WORK TO COMPLETE:
Some entries follow. Reproduce exactly the lines starting at the one with "web (WCAG) promulgadas por el World" and stopping after the one with "данные за секунды.".

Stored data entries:

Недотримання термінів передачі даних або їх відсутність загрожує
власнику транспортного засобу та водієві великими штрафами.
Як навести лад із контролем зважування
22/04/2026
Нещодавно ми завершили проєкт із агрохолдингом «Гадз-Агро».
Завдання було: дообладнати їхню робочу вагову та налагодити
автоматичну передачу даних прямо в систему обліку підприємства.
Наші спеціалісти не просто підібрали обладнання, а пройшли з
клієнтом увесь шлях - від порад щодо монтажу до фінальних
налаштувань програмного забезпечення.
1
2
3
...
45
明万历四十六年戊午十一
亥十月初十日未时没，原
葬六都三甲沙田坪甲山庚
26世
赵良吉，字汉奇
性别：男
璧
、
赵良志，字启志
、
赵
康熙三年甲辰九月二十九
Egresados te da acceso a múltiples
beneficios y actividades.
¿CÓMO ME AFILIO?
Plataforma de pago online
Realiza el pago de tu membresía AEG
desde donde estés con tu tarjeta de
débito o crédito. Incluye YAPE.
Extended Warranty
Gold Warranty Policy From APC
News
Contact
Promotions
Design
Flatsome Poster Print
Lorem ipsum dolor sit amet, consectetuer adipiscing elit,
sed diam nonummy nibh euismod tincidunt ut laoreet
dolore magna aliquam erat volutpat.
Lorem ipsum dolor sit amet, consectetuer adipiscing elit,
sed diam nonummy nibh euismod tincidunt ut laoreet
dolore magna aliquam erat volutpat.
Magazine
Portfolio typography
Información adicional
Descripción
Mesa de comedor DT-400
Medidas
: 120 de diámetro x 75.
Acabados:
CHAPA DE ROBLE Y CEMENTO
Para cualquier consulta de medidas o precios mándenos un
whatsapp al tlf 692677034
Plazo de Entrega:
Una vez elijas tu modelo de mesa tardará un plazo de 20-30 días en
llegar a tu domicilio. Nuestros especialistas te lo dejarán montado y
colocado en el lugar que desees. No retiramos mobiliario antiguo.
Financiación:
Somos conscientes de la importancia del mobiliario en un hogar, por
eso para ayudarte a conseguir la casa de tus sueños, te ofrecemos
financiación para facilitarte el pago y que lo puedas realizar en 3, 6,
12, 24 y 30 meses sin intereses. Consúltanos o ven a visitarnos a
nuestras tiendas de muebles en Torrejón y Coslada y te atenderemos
---
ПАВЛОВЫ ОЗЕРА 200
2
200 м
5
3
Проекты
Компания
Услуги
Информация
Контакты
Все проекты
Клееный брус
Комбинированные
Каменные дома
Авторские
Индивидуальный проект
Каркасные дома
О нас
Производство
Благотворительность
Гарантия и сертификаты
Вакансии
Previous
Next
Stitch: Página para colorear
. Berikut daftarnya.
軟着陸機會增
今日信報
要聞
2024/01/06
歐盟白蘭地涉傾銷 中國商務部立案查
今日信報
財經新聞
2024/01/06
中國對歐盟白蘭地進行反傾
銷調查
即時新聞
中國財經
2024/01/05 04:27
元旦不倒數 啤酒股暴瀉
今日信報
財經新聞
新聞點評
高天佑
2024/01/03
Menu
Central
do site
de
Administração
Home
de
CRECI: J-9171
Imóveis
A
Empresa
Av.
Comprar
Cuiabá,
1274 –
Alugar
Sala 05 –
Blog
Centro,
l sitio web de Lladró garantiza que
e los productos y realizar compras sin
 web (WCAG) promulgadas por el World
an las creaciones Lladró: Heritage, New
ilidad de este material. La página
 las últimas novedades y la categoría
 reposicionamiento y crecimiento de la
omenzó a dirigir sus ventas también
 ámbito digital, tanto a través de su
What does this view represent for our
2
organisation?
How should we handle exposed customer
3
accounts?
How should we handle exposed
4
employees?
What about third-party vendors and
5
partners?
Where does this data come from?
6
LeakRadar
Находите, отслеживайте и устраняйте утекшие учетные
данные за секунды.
--
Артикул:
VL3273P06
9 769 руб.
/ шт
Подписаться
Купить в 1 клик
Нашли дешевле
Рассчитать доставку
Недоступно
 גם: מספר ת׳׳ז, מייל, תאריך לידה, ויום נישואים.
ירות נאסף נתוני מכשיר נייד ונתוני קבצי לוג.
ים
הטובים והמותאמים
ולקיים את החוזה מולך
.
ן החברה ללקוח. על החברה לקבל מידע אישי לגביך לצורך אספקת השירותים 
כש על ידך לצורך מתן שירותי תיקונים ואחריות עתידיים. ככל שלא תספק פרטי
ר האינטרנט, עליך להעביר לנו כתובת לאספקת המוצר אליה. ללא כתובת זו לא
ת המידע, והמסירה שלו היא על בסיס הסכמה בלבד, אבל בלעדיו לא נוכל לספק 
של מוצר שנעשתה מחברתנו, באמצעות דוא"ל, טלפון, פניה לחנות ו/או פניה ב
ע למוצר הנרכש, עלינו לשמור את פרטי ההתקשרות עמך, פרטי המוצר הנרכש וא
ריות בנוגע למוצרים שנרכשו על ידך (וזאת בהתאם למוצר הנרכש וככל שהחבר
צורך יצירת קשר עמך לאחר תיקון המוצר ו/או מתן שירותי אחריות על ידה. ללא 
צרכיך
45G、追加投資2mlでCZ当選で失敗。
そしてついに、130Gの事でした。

EXPECTED ANSWER:
 web (WCAG) promulgadas por el World
an las creaciones Lladró: Heritage, New
ilidad de este material. La página
 las últimas novedades y la categoría
 reposicionamiento y crecimiento de la
omenzó a dirigir sus ventas también
 ámbito digital, tanto a través de su
What does this view represent for our
2
organisation?
How should we handle exposed customer
3
accounts?
How should we handle exposed
4
employees?
What about third-party vendors and
5
partners?
Where does this data come from?
6
LeakRadar
Находите, отслеживайте и устраняйте утекшие учетные
данные за секунды.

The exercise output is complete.